Het probleem? Privatisering
Dat de top van de VRT meer krantenkoppen haalt dan de kwalitatieve programma’s van de omroep, is veelzeggend. Ook De NMBS, De Lijn of De Post ondergaan iets gelijkaardigs. De klassieke weg naar privatisering: maak dat publiek bezit een slecht imago krijgt. Dan lijken private aandeelhoudersbedrijven de oplossing. Dat er dan geen alternatief voor de markt meer is, dat de kosten dan omhoog gaan en de kwaliteit omlaag, zullen de gebruikers pas later merken. Na de volgende verkiezingen.
Duurdere prijzen voor minder kwaliteit is bovendien niet het enige nadeel van privatisering. Private bedrijven kan je bijvoorbeeld ook niet aansprakelijk houden, hun werking zit verstopt onder het beroepsgeheim. Dat merken we nu ook bij deze audit: grote budgetten die toebedeeld worden aan externe opdrachten, maar daar is amper controle op. Bij een publieke dienst hebben we democratisch medezeggenschap, of dat zou toch zo moeten zijn als de regering haar verantwoordelijkheid neemt, en kunnen we een beleid voeren dat de ongelijkheid aanpakt: universele en emanciperende dienstverlening.
Private bedrijven focussen daarentegen enkel op wie het beste kan betalen, zo eindigen we in de monocultuur van de rijkere middenklasse. Als je private samenwerking toelaat, dan instaleer je bovendien een fragmentering van de economische bedrijvigheid in allerhande afzonderlijke, dikwijls onstabiele bedrijven die weinig flexibel zijn omdat ze aan de wetten van concurrentie en winst moeten voldoen. Bovendien zijn deze bedrijven maar geïnteresseerd in samenwerking voor zover er iets te winnen valt: ze doen aan cherry picking, lucratieve deals meepikken, maar dat wat geld kost is dan voor rekening van de overheid.
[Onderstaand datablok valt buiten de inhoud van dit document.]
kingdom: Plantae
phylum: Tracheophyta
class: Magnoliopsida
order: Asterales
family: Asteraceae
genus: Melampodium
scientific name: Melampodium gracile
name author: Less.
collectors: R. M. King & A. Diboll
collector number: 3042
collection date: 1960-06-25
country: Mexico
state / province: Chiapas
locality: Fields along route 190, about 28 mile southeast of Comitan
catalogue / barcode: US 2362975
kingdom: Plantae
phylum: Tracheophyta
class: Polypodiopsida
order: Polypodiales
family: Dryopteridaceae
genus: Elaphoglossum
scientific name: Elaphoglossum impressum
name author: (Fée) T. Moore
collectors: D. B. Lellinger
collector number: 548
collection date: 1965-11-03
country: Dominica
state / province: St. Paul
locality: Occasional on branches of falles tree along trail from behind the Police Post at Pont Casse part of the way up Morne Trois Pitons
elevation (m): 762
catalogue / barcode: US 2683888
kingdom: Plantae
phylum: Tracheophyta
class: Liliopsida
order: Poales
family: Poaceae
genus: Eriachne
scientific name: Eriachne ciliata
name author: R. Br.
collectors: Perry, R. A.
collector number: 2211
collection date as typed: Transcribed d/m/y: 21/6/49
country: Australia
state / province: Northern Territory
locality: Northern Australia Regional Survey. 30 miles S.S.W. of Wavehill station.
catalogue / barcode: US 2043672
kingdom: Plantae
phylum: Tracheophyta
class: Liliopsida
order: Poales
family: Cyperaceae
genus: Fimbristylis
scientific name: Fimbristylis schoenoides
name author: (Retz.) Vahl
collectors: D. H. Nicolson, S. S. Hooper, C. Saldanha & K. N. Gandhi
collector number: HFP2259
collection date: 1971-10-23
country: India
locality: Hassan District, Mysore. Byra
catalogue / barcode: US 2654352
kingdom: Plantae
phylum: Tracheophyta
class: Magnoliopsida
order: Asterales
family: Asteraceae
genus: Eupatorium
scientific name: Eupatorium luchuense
De politiek van vermarkting en privatisering van de voorbije jaren, dat wanbeleid is het echte schandaal. Daar zijn de Vlaamse mediagebruikers en belastingbetalers het slachtoffer van. En het personeel, dat daar ook toe behoort. Laat de audit een reden zijn om bij de volgende beheersovereenkomst de privatisering met al zijn ontsporingen terug te draaien en van de VRT weer een veerkrachtige publieke dienst te maken. De coronacrisis mag sowieso geen vrijgeleide zijn om alweer geld uit te delen aan banken en grote bedrijven. Investeer ons belastinggeld in onze publieke dienstverlening. We Own it!